Segment Open
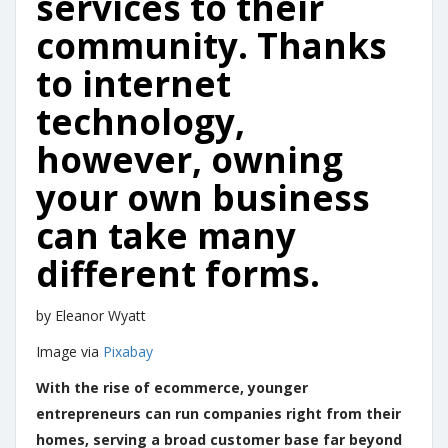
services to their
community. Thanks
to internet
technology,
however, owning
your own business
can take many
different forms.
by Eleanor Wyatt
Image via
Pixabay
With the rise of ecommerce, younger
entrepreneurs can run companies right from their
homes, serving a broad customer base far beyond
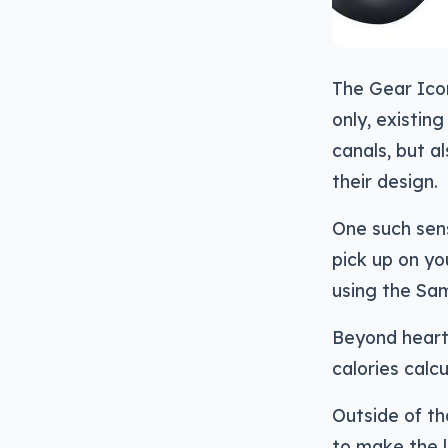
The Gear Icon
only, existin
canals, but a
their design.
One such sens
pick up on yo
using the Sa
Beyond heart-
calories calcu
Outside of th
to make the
Segment Closed
Segment Open
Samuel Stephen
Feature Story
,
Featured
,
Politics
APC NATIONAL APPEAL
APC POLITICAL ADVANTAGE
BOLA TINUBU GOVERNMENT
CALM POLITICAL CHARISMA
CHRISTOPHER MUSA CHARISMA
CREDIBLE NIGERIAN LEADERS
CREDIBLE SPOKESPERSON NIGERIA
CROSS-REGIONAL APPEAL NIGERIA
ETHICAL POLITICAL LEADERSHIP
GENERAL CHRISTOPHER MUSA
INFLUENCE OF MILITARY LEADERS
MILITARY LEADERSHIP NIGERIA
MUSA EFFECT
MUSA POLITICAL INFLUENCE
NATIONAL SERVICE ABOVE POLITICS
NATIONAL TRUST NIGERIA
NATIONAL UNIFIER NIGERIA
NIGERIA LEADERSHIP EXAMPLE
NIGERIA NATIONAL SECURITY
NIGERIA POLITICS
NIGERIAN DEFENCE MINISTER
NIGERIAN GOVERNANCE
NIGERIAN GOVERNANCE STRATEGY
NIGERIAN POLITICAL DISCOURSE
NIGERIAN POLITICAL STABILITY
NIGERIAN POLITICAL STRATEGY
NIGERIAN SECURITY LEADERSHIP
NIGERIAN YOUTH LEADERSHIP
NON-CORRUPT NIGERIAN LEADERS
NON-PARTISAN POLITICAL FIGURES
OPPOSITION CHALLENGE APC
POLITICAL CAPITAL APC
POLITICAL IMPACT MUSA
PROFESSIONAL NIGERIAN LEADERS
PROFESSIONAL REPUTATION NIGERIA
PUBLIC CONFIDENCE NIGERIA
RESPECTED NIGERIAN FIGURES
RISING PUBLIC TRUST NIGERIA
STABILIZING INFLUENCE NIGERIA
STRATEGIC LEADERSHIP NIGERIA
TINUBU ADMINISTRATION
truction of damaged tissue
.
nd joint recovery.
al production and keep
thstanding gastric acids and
Segment Closed
Segment Open
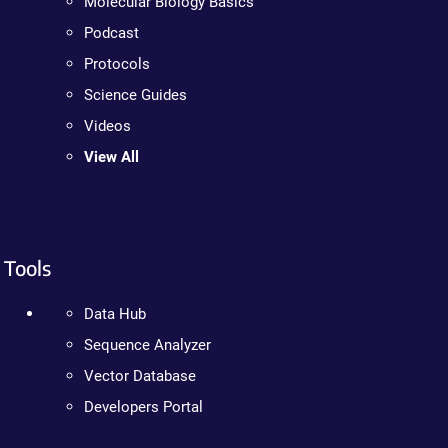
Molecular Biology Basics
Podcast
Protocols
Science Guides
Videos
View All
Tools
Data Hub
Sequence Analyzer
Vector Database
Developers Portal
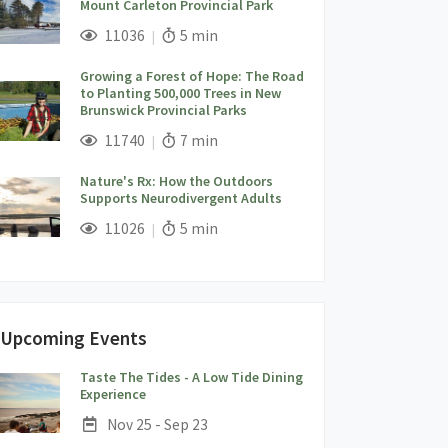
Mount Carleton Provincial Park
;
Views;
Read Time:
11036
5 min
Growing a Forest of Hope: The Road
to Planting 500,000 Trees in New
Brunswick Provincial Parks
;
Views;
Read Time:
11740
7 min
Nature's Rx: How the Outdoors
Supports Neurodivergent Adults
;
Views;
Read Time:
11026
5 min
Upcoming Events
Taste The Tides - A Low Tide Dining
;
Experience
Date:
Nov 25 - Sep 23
Segment Closed
• _Assignment_
In the material above, find each line containing the word "INFLUENCE" and copy it.

• _Expected answer_
INFLUENCE OF MILITARY LEADERS
MUSA POLITICAL INFLUENCE
STABILIZING INFLUENCE NIGERIA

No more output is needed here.